No hubo casualidades. No hubo coincidencias. Hubo un plan.
Un plan nacido de mensajes que parecían inocentes, de silencios que se extendieron demasiado, de la certeza compartida de que seguir sosteniendo la combustión digital era insostenible.
Adrián fue el primero en escribirlo, con esa arrogancia que lo hacía parecer dueño del destino:
Dime cuándo y dónde. El resto lo resuelvo yo.
Gala no respondió de inmediato. Dejó que el mensaje se quedara flotando en su pantalla, se vistió para una junta, llevó a las niñas al colegio, almorzó con Ernesto como si nada. Pero todo el día giró en torno a esas cinco palabras. Por la noche, contestó:
Viernes. Después de las nueve. El hotel que mencionamos la otra noche.
Solo eso. No un adjetivo más. No un emoticón. La sobriedad de quien sabe que se juega demasiado.
El viernes llegó como llegan los días que se esperan con ansiedad: lento al inicio, rápido después, como si el tiempo mismo se burlara de ella. Gala se pasó la tarde trabajando sin descanso, revisando números, corriendo reuniones, tomando café tras café. Pero en cada pausa breve, se miraba en el reflejo de su pantalla y pensaba: Esta noche no soy solo la directora, ni la esposa, ni la madre. Esta noche soy fuego contenido.
Adrián, por su parte, se aseguró de que Mariana creyera que tenía una cena de negocios que se alargaría. Nada extraño, nada fuera de lugar. Se vistió con un cuidado minucioso, como si la armadura de un traje perfecto pudiera ocultar la vulnerabilidad que ardía bajo su piel.

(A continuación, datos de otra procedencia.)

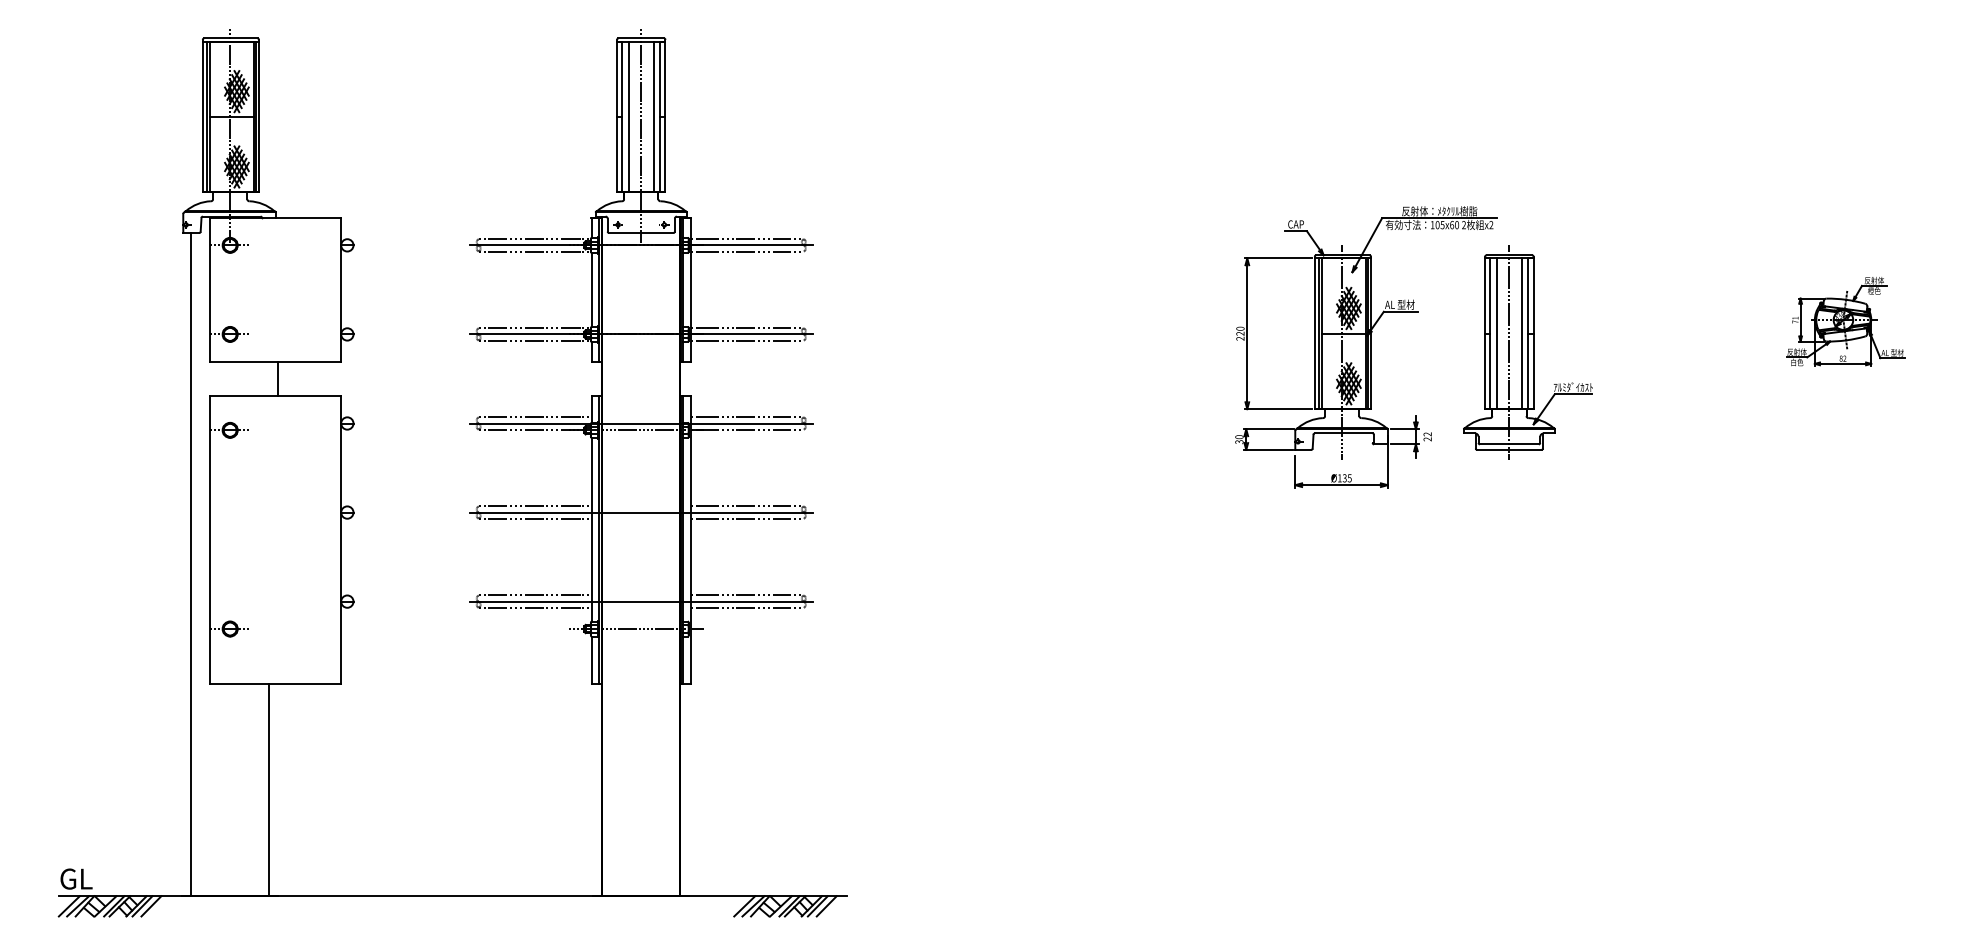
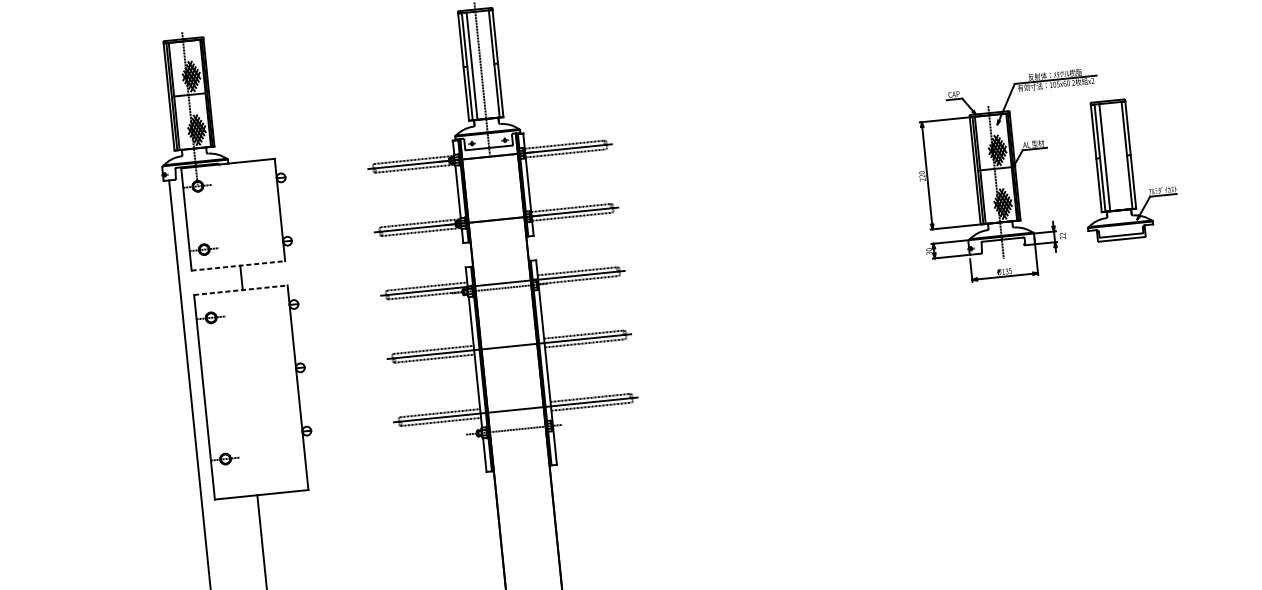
line: (653, 116) -> (489, 64), removed
line: (1521, 333) -> (1122, 155), removed
line: (1509, 352) -> (1114, 170), removed
line: (275, 361) -> (238, 265), solid -> dashed
line: (275, 396) -> (240, 290), solid -> dashed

El hotel no era uno cualquiera. Era discreto, elegante, con ese aire de anonimato sofisticado que ofrecía refugio a quienes querían desaparecer del mundo por unas horas. Adrián llegó primero, pidió una suite en un piso alto, dejó la tarjeta lista y una botella de vino esperándolos.
Gala llegó en un auto que no era el suyo. Tomó un taxi hasta unas cuadras antes y caminó el resto del trayecto. Nadie debía sospechar. Nadie debía reconocerla. Llevaba un vestido negro, sobrio y poderoso, que insinuaba sin gritar.
Cuando subió en el ascensor, su corazón latía como si fueran a descubrirla, como si cada luz que marcaba los pisos fuera un juicio. Al llegar, él ya la esperaba en el pasillo, apoyado contra la puerta, con esa sonrisa contenida que no usaba con nadie más.
—Puntual —dijo Adrián, con voz baja, cargada de electricidad.
—Elegí llegar —respondió ella, sin darle el poder de creer que era casualidad.
Entraron. La puerta se cerró detrás. El aire cambió.
No hubo discursos. No hubo explicaciones. Se miraron como se miran dos seres que se reconocen en un territorio prohibido y aun así deciden habitarlo.
Adrián la sostuvo por la cintura y Gala, en lugar de resistirse, lo desafió con la mirada, como diciendo aquí estoy, haz lo que dices que puedes hacer. El beso fue inevitable, brutal y elegante al mismo tiempo, como una declaración de guerra y de rendición simultánea.
El vino quedó olvidado en la mesa. El traje de Adrián terminó arrugado, el vestido de Gala deslizado como si hubiera sido diseñado solo para ese momento. El fuego entre ellos no tenía culpa ni explicaciones: era pura combustión de cuerpos que habían esperado demasiado.
Gala lo guió tanto como él a ella. No era una mujer pasiva ni una que necesitara ser conquistada. Era tan dueña del momento como él, marcando el ritmo, probando hasta dónde podía llevarlo, hasta dónde podía dejarse llevar.
El encuentro fue largo, intenso, lleno de pausas que parecían silencios estratégicos en una negociación, solo que aquí no había cifras que ganar, sino territorios de piel y deseo.
Cuando todo acabó, quedaron tendidos en la cama, el aire cargado de sudor y respiraciones profundas. No hubo palabras de arrepentimiento, ni promesas vacías. Solo silencio. El silencio de quienes saben que han cruzado una frontera que ya no podrán negar.
Adrián la miró y sonrió, no con ternura, sino con esa arrogancia que siempre lo acompañaba.
—Te lo dije. Lo iba a resolver.
Gala rio, una risa baja, casi peligrosa.
—Y yo te dije que elegiría llegar.
Se vistieron despacio, con la calma de dos que saben actuar. Él la llevó a su auto, pero a unas calles de su casa ella pidió bajarse. No podían dejar huellas. Se despidieron sin besos, sin abrazos, solo con una mirada que decía más que cualquier gesto.